Physician Spotlight: Dr. Mohyuddin, Ascension Saint Thomas Hospital Care at Home
When Dr. Naved Mohyuddin learned more about the COVID-19 pandemic, he knew the healthcare industry needed to pivot in order to care for an influx of patients. That’s when he was approached about joining Ascension Saint Thomas’s Hospital Care at Home team, which launched through a partnership with Contessa in 2019.
“Home-based hospital care might be a trend, but it is here to stay. It’s the future of medicine,” said Dr. Moyhuddin, who’s been a hospitalist at Saint Thomas Midtown for twenty years.
With Hospital Care at Home, Dr. Mohyuddin has the ability to see patients in the comfort of their home. Eligible patients who require hospital-level care are sent home with remote patient monitoring devices and begin receiving treatment the same day. He rounds on his patients using a tablet, which often provides a more intimate experience for the provider and patient.
At first, he had concerns that the care-model wouldn’t deliver an accurate picture of the patient’s health, but he quickly found that it effectively offers more insight into their condition and well-being.

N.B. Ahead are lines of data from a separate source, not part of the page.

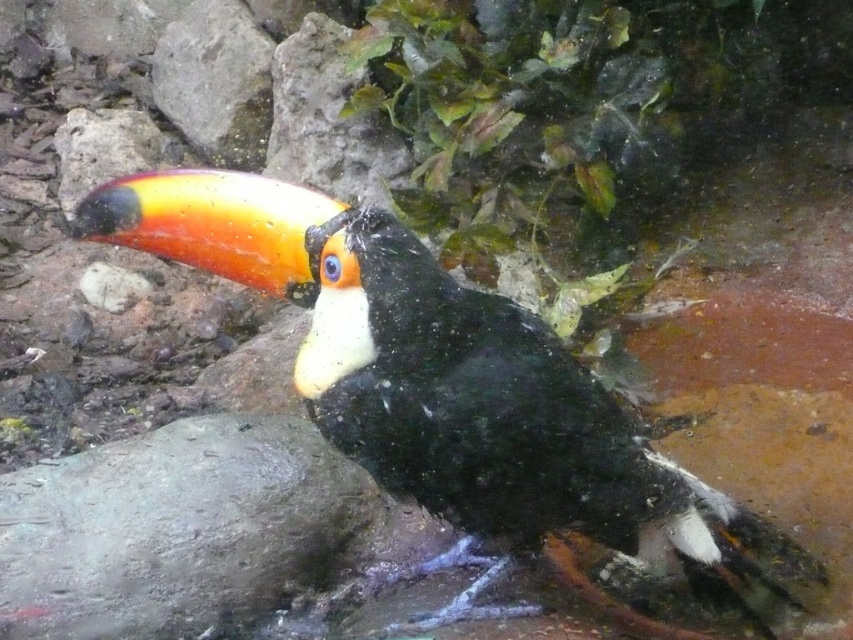
Which is below, shiny black toucan at center or gray rough stone at lower left?

gray rough stone at lower left

Is shiny black toucan at center above gray rough stone at lower left?

Correct, shiny black toucan at center is located above gray rough stone at lower left.

You are a GUI agent. You are given a task and a screenshot of the screen. Output one action in this format:
    pyautogui.click(x=<x>, y=<y>)
    Task: Click on the shiny black toucan at center
    This screenshot has height=640, width=853.
    Given the screenshot: What is the action you would take?
    pyautogui.click(x=454, y=388)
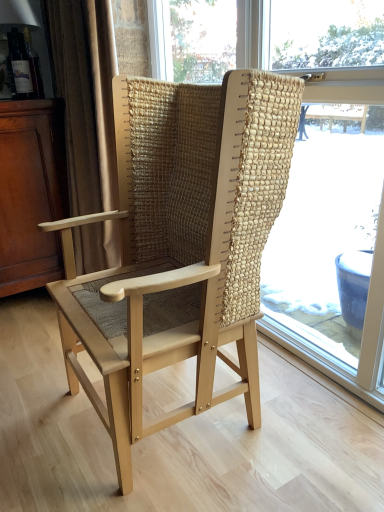
Find the location of a particular element. vacant point to the left of natural wood chair at center is located at coordinates (34, 425).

“I often get more one-on-one time with my Hospital Care at Home patients since I am not going room-to-room like when I am rounding in the hospital. I get to see them in their familiar setting, on their couch or in a recliner. This allows for a more honest conversation and creates a stronger element of bonding and trust between my patient and me.”
A Recovery Care Coordinator is in constant communication with Hospital Care at Home patients. They are responsible for following the physician-directed care plan, coordinating care, educating the patient on their condition, and scheduling follow up appointments with the primary care physician. Dr. Mohyuddin credits the Recovery Care Coordinator, coupled with the physician-patient relationship-building component, with the care model’s long term proven success. The attention to detail and in-depth education alerts the care team to issues before they escalate to a hospital readmission.
“Hospital Care at Home bridges the gap between hospitalists and primary care physicians. It is a valuable tool for creating long-term patient trust.”